Microglia contribute to the protective effects of ibrutinib in ICH mice. A. Flow chart of the experimental design. B. Summarized results of mNSS, corner turn test, and rotarod test in mice receiving indicated treatments at day 1 and day 3 after ICH. n = 8 per group. C. Brain water content in the ipsilateral, contralateral and cerebellum at day 3 after ICH. n = 8 per group. D. Flow cytometry gating strategy and quantification of microglia in the mice receiving a control diet or PLX5622 for 14 days. n = 10 per group. E. Schematic workflow of the microglia-like BV2 cell culture experimental design. F. Histogram and MFI of IL-1β, TNF-α, TGF-β and IL-4 expression in microglia-like BV2 cells from indicated groups. n = 8 per group. Data are presented as mean ± SD. *P<0.05, **p < 0.01.

Figure 5

Gr-1⁺ myeloid cells contribute to the protective effects of ibrutinib in ICH mice. A. Flow chart of the experimental design. B. Summarized results of mNSS, corner turn test, and rotarod test in groups of mice receiving indicated treatments at day 1 and day 3 after ICH. n = 8 per group. C. Brain water content in the ipsilateral, contralateral and cerebellum at day 3 after ICH. n = 8 per group.

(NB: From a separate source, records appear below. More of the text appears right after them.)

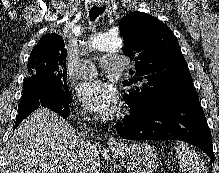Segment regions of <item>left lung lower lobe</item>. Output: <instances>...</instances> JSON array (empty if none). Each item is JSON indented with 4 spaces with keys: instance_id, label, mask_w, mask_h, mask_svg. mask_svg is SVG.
<instances>
[{
    "instance_id": "1",
    "label": "left lung lower lobe",
    "mask_w": 219,
    "mask_h": 173,
    "mask_svg": "<svg viewBox=\"0 0 219 173\" xmlns=\"http://www.w3.org/2000/svg\"><path fill=\"white\" fill-rule=\"evenodd\" d=\"M128 140H181L202 149L214 162L212 137L199 97L172 101L151 109H130L116 124Z\"/></svg>"
}]
</instances>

D. Flow cytometry gating strategy and quantification of Gr-1⁺ myeloid cells in the peripheral blood in the indicated groups. n = 9 per group. Data are presented as mean ± SD. **p < 0.01.

Figure 6

B cell depletion does not alter the protective effects of ibrutinib in ICH mice. A. Flow chart of the experimental design. B. Summarized results of mNSS, corner turn test, and rotarod test in groups of mice receiving indicated treatments at day 1 and day 3 after ICH. n = 9 per group. C. Brain water content in ipsilateral, contralateral, and cerebellum at day 3 after ICH. n = 9 per group. D. Flow cytometry gating strategy and quantification of B cells in the peripheral blood in the indicated groups. n = 9 per group. Data are presented as mean ± SD. *p < 0.05, **p < 0.01.

Figure 7

Effects of ibrutinib treatment on hepatic function and coagulation in ICH mice. A. H&E staining of liver tissue sections of mice in the indicated groups at days 3, 7 and 14 after ICH. Scare bar: 50 μm. B. Serum ALT and AST in the indicated groups of mice at days 3, 7 and 14 after ICH. n = 8 per group. C. Bleeding time in the indicated groups of mice at day 1 and day 3 after ICH, n = 8 per group. D. Coagulation time in the indicated groups of mice at day 1 and day 3 after ICH, n = 8 per group. Data are presented as mean ± SD.